Le riforme costituzionali bocciate sette anni fa dagli italiani in un referendum rimangono sbagliate anche oggi (e domani). Peggio se vengono presentate come carta di accreditamento e/o di scambio. Il confronto fra le diverse proposte può utilmente essere informale, ma il luogo del confronto formale è e deve rimanere, anche in più modalità, il parlamento. Incontrarsi e parlarsi è cortesia istituzionale, ma carta parla.
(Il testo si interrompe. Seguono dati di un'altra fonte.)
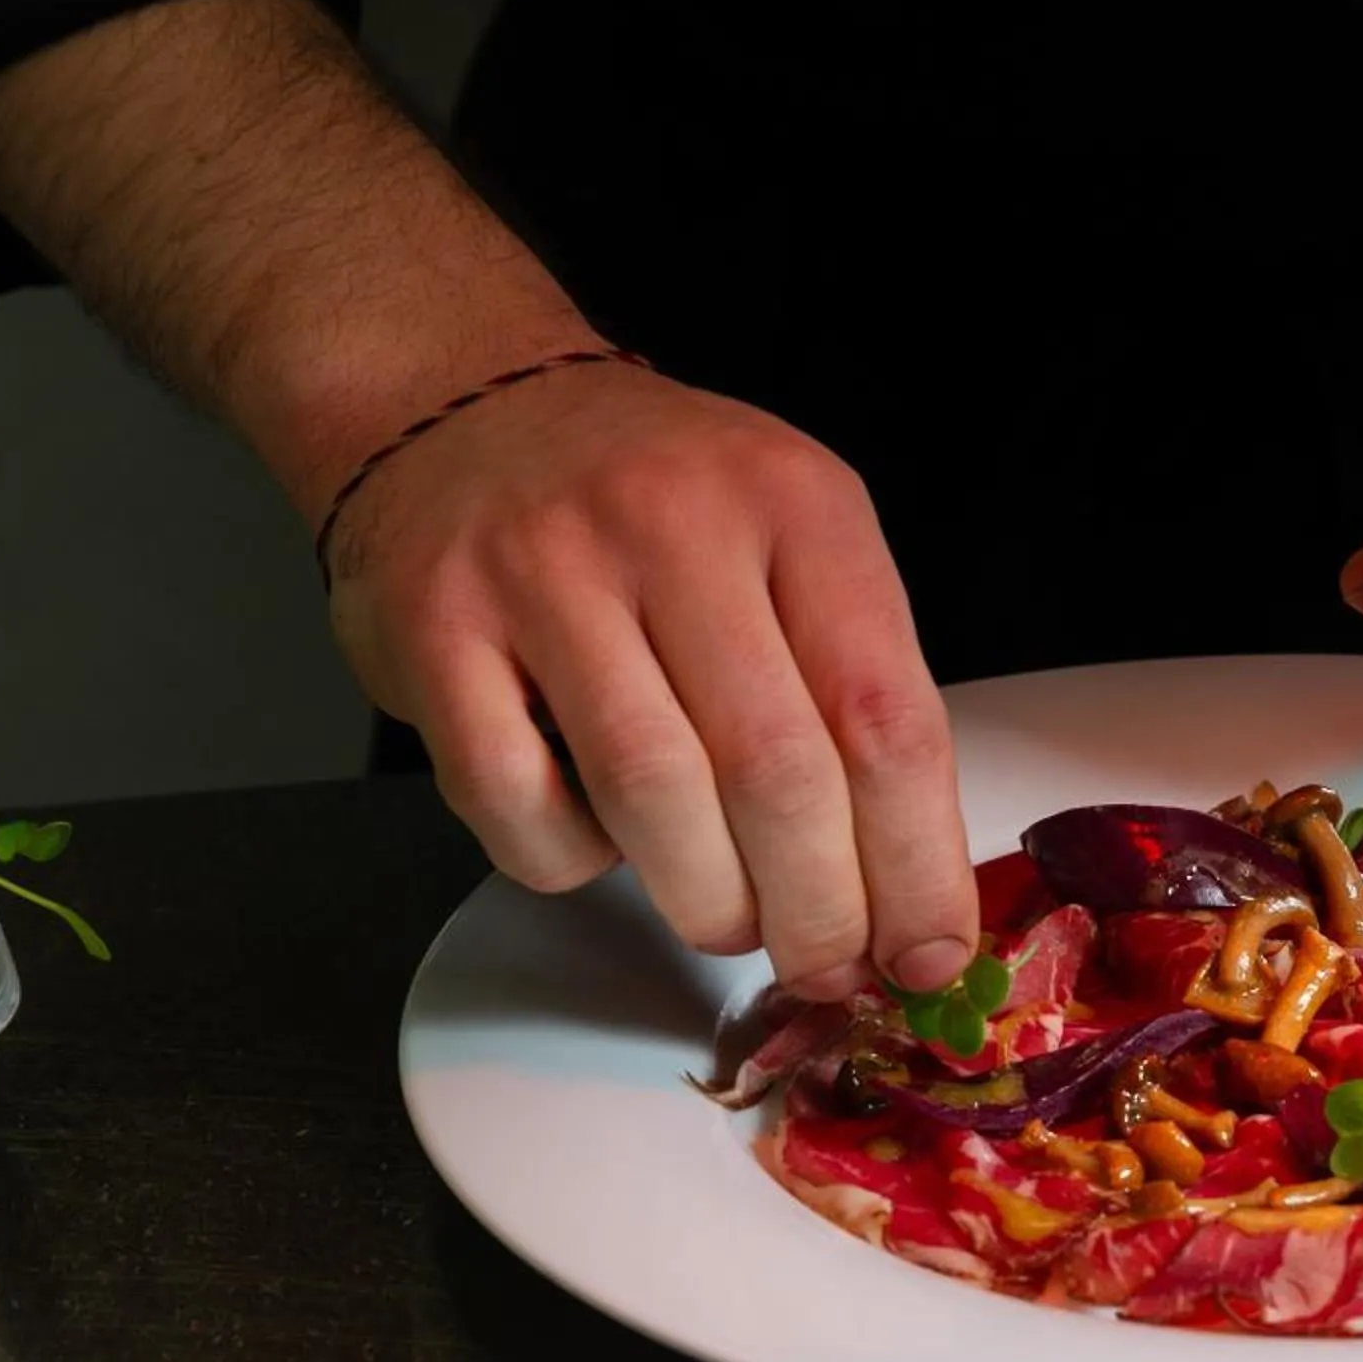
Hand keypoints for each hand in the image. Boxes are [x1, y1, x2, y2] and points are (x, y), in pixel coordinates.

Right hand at [324, 360, 978, 998]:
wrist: (465, 401)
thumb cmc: (656, 501)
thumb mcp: (792, 536)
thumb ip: (851, 683)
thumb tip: (909, 885)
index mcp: (795, 505)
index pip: (886, 715)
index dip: (917, 860)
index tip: (928, 950)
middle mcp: (674, 523)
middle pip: (775, 772)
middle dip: (817, 908)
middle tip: (827, 960)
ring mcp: (544, 570)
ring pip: (651, 794)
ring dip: (707, 898)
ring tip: (729, 920)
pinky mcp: (433, 625)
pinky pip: (516, 801)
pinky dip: (571, 858)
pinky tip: (601, 842)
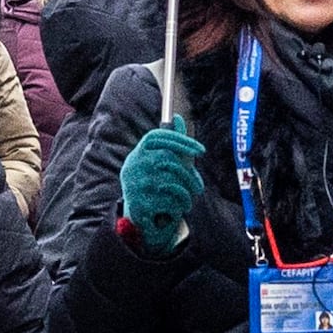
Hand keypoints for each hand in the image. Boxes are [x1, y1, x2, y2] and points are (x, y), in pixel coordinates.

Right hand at [116, 122, 204, 247]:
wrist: (137, 215)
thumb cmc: (155, 183)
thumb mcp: (162, 163)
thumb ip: (172, 143)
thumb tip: (177, 117)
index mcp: (138, 153)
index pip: (156, 136)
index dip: (180, 140)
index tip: (200, 150)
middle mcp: (132, 165)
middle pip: (168, 159)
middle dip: (189, 174)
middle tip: (198, 186)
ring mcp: (134, 184)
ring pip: (171, 181)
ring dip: (186, 192)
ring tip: (188, 199)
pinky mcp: (139, 203)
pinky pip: (169, 199)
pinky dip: (180, 204)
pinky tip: (179, 207)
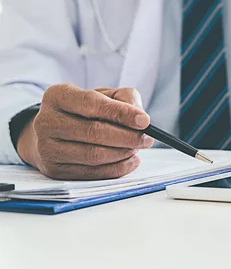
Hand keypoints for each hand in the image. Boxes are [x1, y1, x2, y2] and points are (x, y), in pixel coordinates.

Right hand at [16, 84, 153, 179]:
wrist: (55, 134)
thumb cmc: (85, 112)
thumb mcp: (104, 96)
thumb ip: (125, 99)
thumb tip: (140, 117)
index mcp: (57, 96)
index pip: (92, 104)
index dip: (121, 113)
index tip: (145, 121)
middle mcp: (46, 121)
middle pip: (94, 131)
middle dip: (127, 136)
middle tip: (147, 139)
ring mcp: (47, 148)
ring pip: (94, 154)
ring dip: (123, 153)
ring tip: (137, 148)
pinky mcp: (55, 170)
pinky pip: (93, 173)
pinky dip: (117, 168)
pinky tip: (131, 161)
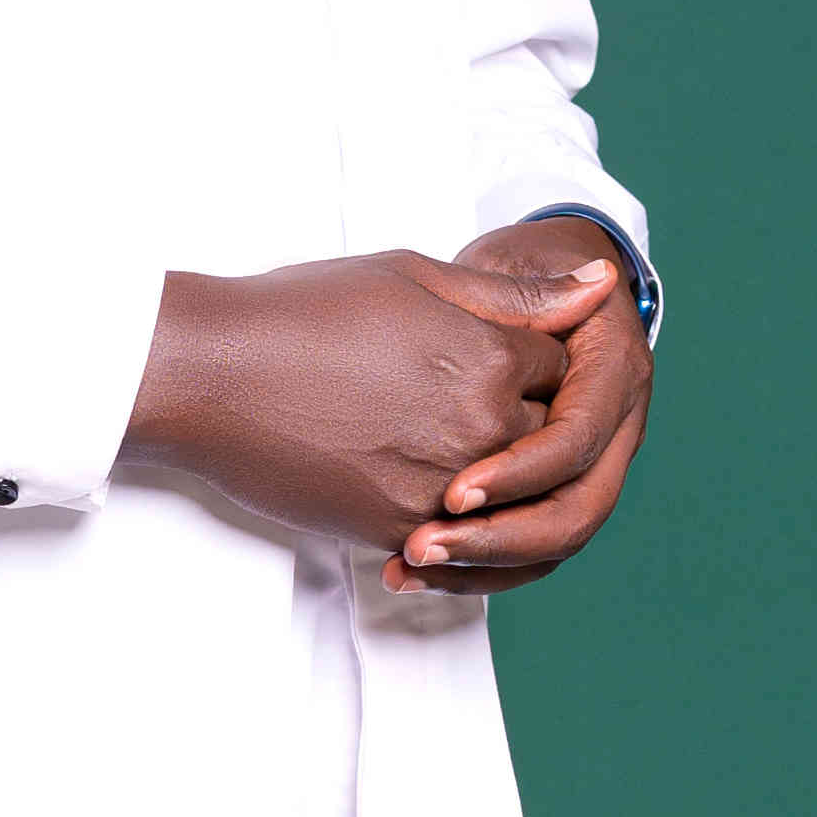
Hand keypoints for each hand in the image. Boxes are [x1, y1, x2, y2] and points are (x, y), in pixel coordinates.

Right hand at [120, 245, 595, 567]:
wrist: (213, 376)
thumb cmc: (305, 311)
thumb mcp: (416, 278)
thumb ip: (517, 295)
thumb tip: (604, 289)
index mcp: (494, 357)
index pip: (560, 369)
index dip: (524, 356)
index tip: (475, 351)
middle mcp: (483, 428)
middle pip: (545, 436)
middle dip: (512, 418)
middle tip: (444, 395)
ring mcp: (444, 488)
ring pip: (505, 494)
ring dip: (481, 472)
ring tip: (420, 434)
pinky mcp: (399, 531)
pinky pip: (456, 539)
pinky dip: (443, 517)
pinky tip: (396, 472)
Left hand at [384, 212, 653, 595]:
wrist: (530, 284)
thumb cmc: (520, 268)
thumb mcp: (512, 273)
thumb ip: (536, 294)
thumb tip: (597, 279)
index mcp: (616, 376)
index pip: (575, 443)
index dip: (517, 473)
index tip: (453, 493)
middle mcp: (616, 430)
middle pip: (576, 513)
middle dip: (499, 540)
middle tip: (422, 545)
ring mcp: (590, 466)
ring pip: (554, 543)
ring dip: (481, 568)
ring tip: (404, 568)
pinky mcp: (552, 490)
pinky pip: (528, 549)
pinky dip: (475, 569)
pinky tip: (411, 573)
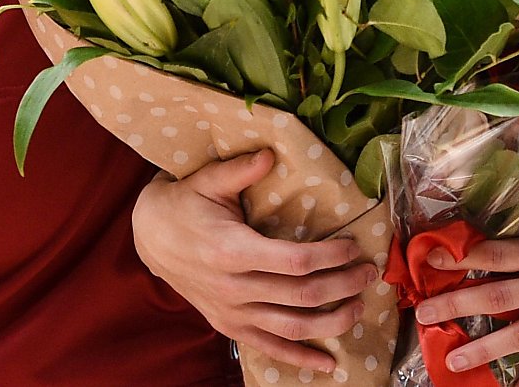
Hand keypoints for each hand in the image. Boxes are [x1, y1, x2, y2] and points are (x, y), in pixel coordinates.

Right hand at [132, 150, 377, 372]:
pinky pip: (271, 348)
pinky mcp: (230, 327)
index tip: (353, 246)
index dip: (330, 256)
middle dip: (343, 285)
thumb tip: (271, 154)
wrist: (150, 237)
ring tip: (358, 306)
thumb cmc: (183, 204)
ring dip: (332, 322)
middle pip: (301, 295)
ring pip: (293, 328)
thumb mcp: (208, 181)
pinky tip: (328, 364)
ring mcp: (232, 313)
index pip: (294, 261)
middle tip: (369, 272)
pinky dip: (301, 360)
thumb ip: (241, 170)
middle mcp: (234, 287)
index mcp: (231, 249)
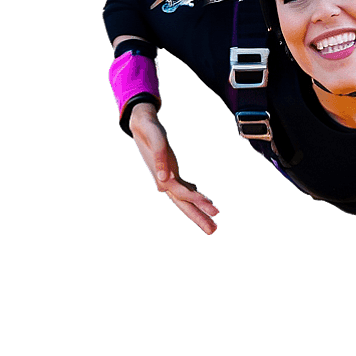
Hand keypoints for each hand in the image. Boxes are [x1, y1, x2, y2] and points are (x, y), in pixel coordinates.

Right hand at [129, 103, 219, 234]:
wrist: (141, 124)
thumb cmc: (150, 130)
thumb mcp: (156, 138)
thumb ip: (160, 157)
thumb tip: (164, 180)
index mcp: (163, 177)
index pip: (184, 195)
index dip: (199, 202)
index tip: (215, 210)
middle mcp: (165, 182)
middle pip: (184, 204)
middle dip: (199, 217)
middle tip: (213, 231)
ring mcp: (167, 178)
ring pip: (185, 198)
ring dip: (198, 209)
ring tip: (212, 221)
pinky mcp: (170, 171)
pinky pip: (184, 187)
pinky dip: (194, 193)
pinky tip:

I modelli istituzionali sono inevitabilmente complessi e richiedono conoscenze approfondite che non sono mai esclusivamente giuridiche.

La storia e la strutturazione di un sistema politico-partitico sono indispensabili per prevedere entro i limiti del possibile, le conseguenze pratiche di ciascun modello. Le motivazioni della proposta di uno o altro modello sono decisive non solo per il loro confronto, ma per quella essenziale opera pedagogica che consiste nel coinvolgere la cittadinanza, come si fece nel 1946-47 e nel 2016. Non è sufficiente dire “siamo sempre stati favorevoli (contrari) all’elezione popolare diretta del Presidente della Repubblica” per legittimare quella scelta né il suo ripudio.

Giova anche ripetere che l’elezione popolare del presidente della Repubblica, un cardine costituzionale del presidenzialismo Usa e dei sistemi politici latino-americani nonché dei semipresidenzialismi in Francia, Europa centro-orientale (non in Ungheria), alcuni paesi africani francofoni, Taiwan, non è in nessun modo assimilabile all’elezione popolare del primo ministro, attuata unicamente in Israele per tre volte e poi abbandonata perché disfunzionale.

Avere vagamente il semipresidenzialismo nel proprio programma elettorale del quale, in senso molto lato, si può vantare l’approvazione da parte dei propri elettori, non significa affatto essere investititi di un mandato. Nessun mandato a osteggiare qualsiasi riforma può essere contrapposto dalle opposizioni. Comunque, in democrazia, nessuno può esercitare veti. In una democrazia parlamentare il parlamento è sovrano. I riformatori costituzionali hanno la possibilità di procedere osservando le regole che presiedono alla formulazione, discussione, approvazione dei loro testi senza forzature.

Variamente, qualche volta riprovevolmente, strattonati da una parte o dall’altra, i Costituenti erano pienamente consapevoli dell’eventualità di revisioni. A cominciare, mi piace sottolineare dalla stabilizzazione del governo, ordine del giorno Perassi, il quale, certo, sarebbe favorevole al voto di sfiducia costruttivo.

Una maggioranza assoluta può fare tutte le riforme che desidera tranne quella della “forma repubblicana” dello stato. Qualsiasi maggioranza parlamentare riformatrice sa che la saggezza dei Costituenti si estese a garantire all’elettorato la possibilità di esprimersi contro quelle riforme in un referendum (costituzionale, quindi non “confermativo”, ma oppositivo). Tanto basti. Il resto si vedrà.